:: Activity ::
Transcribe each record exactly; skip any picture.

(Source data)
================================
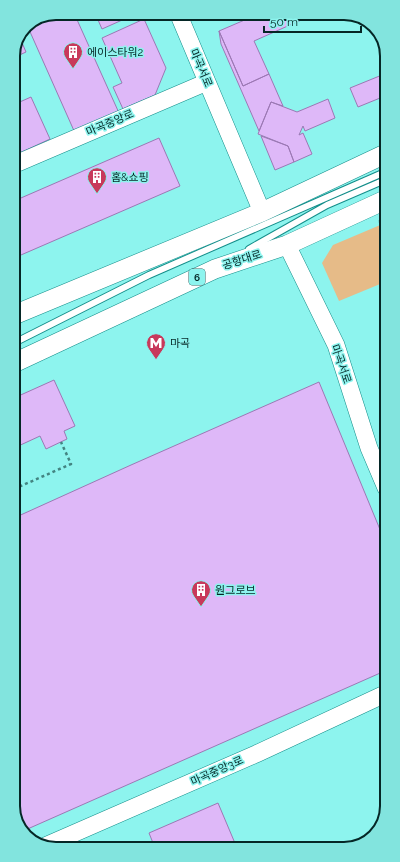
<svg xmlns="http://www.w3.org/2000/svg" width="400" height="862" viewBox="0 0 400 862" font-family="Raleway,'Noto Sans KR',sans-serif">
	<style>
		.green { fill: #e6bb88 }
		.building { fill: #deb8f8; stroke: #9c78b4 }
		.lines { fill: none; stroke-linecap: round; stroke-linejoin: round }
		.lane-casing { stroke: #148e8a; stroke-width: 8 }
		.secondary-casing { stroke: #148e8a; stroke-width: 18 }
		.primary-casing { stroke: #148e8a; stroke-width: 20 }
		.path { stroke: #438481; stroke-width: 2.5; stroke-dasharray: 3 3; stroke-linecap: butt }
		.lane { stroke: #fff; stroke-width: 6 }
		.secondary { stroke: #fff; stroke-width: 17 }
		.primary { stroke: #fff; stroke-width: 19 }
		.labels { text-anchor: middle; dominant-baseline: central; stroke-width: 3; stroke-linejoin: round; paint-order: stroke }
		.shield { fill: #8df4ee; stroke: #2e6462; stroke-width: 1 }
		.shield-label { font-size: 10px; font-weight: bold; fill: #052726 }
		.poi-label { font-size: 11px; fill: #052726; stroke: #8df4ee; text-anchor: start }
		.street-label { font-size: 11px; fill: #052726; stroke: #8df4ee }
		.rim { fill: none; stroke: #052726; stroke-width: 2 }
	</style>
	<rect width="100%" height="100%" fill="#8df4ee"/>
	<path class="green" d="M385,223V282L339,301L322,263L333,245Z"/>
	<path class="building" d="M56,13H74L119,113L75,133L27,25Z
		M95,13H138L102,29Z
		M261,13H306L308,17L254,41L269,74L243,86L219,31Z
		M144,19L166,68L155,95L123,109L113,87L122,83L102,38Z
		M219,31L243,86L269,74L283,106L271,102L259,131L221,44Z
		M20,38L26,52L13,58V53Z
		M385,68V96L358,107L350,88L382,75Z
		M31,97L50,139L13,156V105Z
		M328,99L335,118L305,131L303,126L299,135L303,133L312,154L294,162L288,146L258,134L271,102L297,112Z
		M261,136L288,146L294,162L275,170Z
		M159,138L180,186L14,258V201Z
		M54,380L75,426L64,431L67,439L46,449L40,436L14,448V398Z
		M319,382L386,544L387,670L23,831L15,820L14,518L131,465Z
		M218,803L237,848H155L149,833Z"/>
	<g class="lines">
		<g class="lane-casing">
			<path id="lane" d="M182,20L199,13
				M249,249L327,205L385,180
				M14,343L149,275L385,172"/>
		</g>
		<g class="secondary-casing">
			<path id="secondary" d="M178,13L262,212
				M13,165L207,82
				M287,245L336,345L369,448L386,488
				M45,846L256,754L387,693"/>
		</g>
		<g class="primary-casing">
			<path id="primary" d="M14,315L262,212L385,154
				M14,363L215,269L287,245L385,200"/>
		</g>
		<path class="path" d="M380,220L383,280
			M14,489L71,464L61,442"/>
		<use href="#lane" class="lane"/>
		<use href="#secondary" class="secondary"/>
		<use href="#primary" class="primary"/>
	</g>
	<defs>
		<g id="building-pin" transform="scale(1)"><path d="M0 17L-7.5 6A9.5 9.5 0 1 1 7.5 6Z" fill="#c8395b" stroke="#8df4ee"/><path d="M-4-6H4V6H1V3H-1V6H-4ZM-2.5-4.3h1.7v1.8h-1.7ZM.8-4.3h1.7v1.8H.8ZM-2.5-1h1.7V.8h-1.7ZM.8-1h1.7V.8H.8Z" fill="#fff"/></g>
		<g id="metro-pin" transform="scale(1)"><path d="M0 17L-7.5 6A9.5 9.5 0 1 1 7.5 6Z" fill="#c8395b" stroke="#8df4ee"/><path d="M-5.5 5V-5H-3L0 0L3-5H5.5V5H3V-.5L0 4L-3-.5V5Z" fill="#fff"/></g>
	</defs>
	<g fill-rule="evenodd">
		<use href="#building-pin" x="73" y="52"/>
		<use href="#building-pin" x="97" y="177"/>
		<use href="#metro-pin" x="156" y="343"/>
		<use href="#building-pin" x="201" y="590"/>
	</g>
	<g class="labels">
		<rect class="shield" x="189" y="269" width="16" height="16" rx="3"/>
		<g class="shield-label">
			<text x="197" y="277">6</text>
		</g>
		<g class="poi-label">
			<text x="87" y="52">에이스타워2</text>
			<text x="111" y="177">홈&amp;쇼핑</text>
			<text x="170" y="343">마곡</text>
			<text x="215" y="590">원그로브</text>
		</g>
		<g class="street-label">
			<text transform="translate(201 68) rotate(67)">마곡서로</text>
			<text transform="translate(110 123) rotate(-23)">마곡중앙로</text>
			<text transform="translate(242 260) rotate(-18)">공항대로</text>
			<text transform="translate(341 364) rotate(71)">마곡서로</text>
			<text transform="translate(217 771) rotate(-24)">마곡중앙3로</text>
		</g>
	</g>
	<path d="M0 0H400V862H0ZM56 20H344A36 36 0 0 1 380 56V806A36 36 0 0 1 344 842H56A36 36 0 0 1 20 806V56A36 36 0 0 1 56 20Z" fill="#82e4de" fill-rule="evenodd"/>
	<path class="rim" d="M56 20H344A36 36 0 0 1 380 56V806A36 36 0 0 1 344 842H56A36 36 0 0 1 20 806V56A36 36 0 0 1 56 20Z"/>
	<path d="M264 26v6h97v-6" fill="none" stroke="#052726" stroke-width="2"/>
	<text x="270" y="26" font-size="12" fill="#052726" stroke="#8df4ee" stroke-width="3" paint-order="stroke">50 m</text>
</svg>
================================
:: Response for this exercise ::
<svg xmlns="http://www.w3.org/2000/svg" width="400" height="862" viewBox="0 0 400 862" font-family="Raleway,'Noto Sans KR',sans-serif">
	<style>
		.green { fill: #e6bb88 }
		.building { fill: #deb8f8; stroke: #9c78b4 }
		.lines { fill: none; stroke-linecap: round; stroke-linejoin: round }
		.lane-casing { stroke: #148e8a; stroke-width: 8 }
		.secondary-casing { stroke: #148e8a; stroke-width: 18 }
		.primary-casing { stroke: #148e8a; stroke-width: 20 }
		.path { stroke: #438481; stroke-width: 2.5; stroke-dasharray: 3 3; stroke-linecap: butt }
		.lane { stroke: #fff; stroke-width: 6 }
		.secondary { stroke: #fff; stroke-width: 17 }
		.primary { stroke: #fff; stroke-width: 19 }
		.labels { text-anchor: middle; dominant-baseline: central; stroke-width: 3; stroke-linejoin: round; paint-order: stroke }
		.shield { fill: #8df4ee; stroke: #2e6462; stroke-width: 1 }
		.shield-label { font-size: 10px; font-weight: bold; fill: #052726 }
		.poi-label { font-size: 11px; fill: #052726; stroke: #8df4ee; text-anchor: start }
		.street-label { font-size: 11px; fill: #052726; stroke: #8df4ee }
		.rim { fill: none; stroke: #052726; stroke-width: 2 }
	</style>
	<rect width="100%" height="100%" fill="#8df4ee"/>
	<path class="green" d="M385,223V282L339,301L322,263L333,245Z"/>
	<path class="building" d="M56,13H74L119,113L75,133L27,25Z
		M95,13H138L102,29Z
		M261,13H306L308,17L254,41L269,74L243,86L219,31Z
		M144,19L166,68L155,95L123,109L113,87L122,83L102,38Z
		M219,31L243,86L269,74L283,106L271,102L259,131L221,44Z
		M20,38L26,52L13,58V53Z
		M385,68V96L358,107L350,88L382,75Z
		M31,97L50,139L13,156V105Z
		M328,99L335,118L305,131L303,126L299,135L303,133L312,154L294,162L288,146L258,134L271,102L297,112Z
		M261,136L288,146L294,162L275,170Z
		M159,138L180,186L14,258V201Z
		M54,380L75,426L64,431L67,439L46,449L40,436L14,448V398Z
		M319,382L386,544L387,670L23,831L15,820L14,518L131,465Z
		M218,803L237,848H155L149,833Z"/>
	<g class="lines">
		<g class="lane-casing">
			<path id="lane" d="M182,20L199,13
				M249,249L327,205L385,180
				M14,343L149,275L385,172"/>
		</g>
		<g class="secondary-casing">
			<path id="secondary" d="M178,13L262,212
				M13,165L207,82
				M287,245L336,345L369,448L386,488
				M45,846L256,754L387,693"/>
		</g>
		<g class="primary-casing">
			<path id="primary" d="M14,315L262,212L385,154
				M14,363L215,269L287,245L385,200"/>
		</g>
		<path class="path" d="M380,220L383,280
			M14,489L71,464L61,442"/>
		<use href="#lane" class="lane"/>
		<use href="#secondary" class="secondary"/>
		<use href="#primary" class="primary"/>
	</g>
	<defs>
		<g id="building-pin" transform="scale(1)"><path d="M0 17L-7.5 6A9.5 9.5 0 1 1 7.5 6Z" fill="#c8395b" stroke="#8df4ee"/><path d="M-4-6H4V6H1V3H-1V6H-4ZM-2.5-4.3h1.7v1.8h-1.7ZM.8-4.3h1.7v1.8H.8ZM-2.5-1h1.7V.8h-1.7ZM.8-1h1.7V.8H.8Z" fill="#fff"/></g>
		<g id="metro-pin" transform="scale(1)"><path d="M0 17L-7.5 6A9.5 9.5 0 1 1 7.5 6Z" fill="#c8395b" stroke="#8df4ee"/><path d="M-5.5 5V-5H-3L0 0L3-5H5.5V5H3V-.5L0 4L-3-.5V5Z" fill="#fff"/></g>
	</defs>
	<g fill-rule="evenodd">
		<use href="#building-pin" x="73" y="52"/>
		<use href="#building-pin" x="97" y="177"/>
		<use href="#metro-pin" x="156" y="343"/>
		<use href="#building-pin" x="201" y="590"/>
	</g>
	<g class="labels">
		<rect class="shield" x="189" y="269" width="16" height="16" rx="3"/>
		<g class="shield-label">
			<text x="197" y="277">6</text>
		</g>
		<g class="poi-label">
			<text x="87" y="52">에이스타워2</text>
			<text x="111" y="177">홈&amp;쇼핑</text>
			<text x="170" y="343">마곡</text>
			<text x="215" y="590">원그로브</text>
		</g>
		<g class="street-label">
			<text transform="translate(201 68) rotate(67)">마곡서로</text>
			<text transform="translate(110 123) rotate(-23)">마곡중앙로</text>
			<text transform="translate(242 260) rotate(-18)">공항대로</text>
			<text transform="translate(341 364) rotate(71)">마곡서로</text>
			<text transform="translate(217 771) rotate(-24)">마곡중앙3로</text>
		</g>
	</g>
	<path d="M0 0H400V862H0ZM56 20H344A36 36 0 0 1 380 56V806A36 36 0 0 1 344 842H56A36 36 0 0 1 20 806V56A36 36 0 0 1 56 20Z" fill="#82e4de" fill-rule="evenodd"/>
	<path class="rim" d="M56 20H344A36 36 0 0 1 380 56V806A36 36 0 0 1 344 842H56A36 36 0 0 1 20 806V56A36 36 0 0 1 56 20Z"/>
	<path d="M264 26v6h97v-6" fill="none" stroke="#052726" stroke-width="2"/>
	<text x="270" y="26" font-size="12" fill="#052726" stroke="#8df4ee" stroke-width="3" paint-order="stroke">50 m</text>
</svg>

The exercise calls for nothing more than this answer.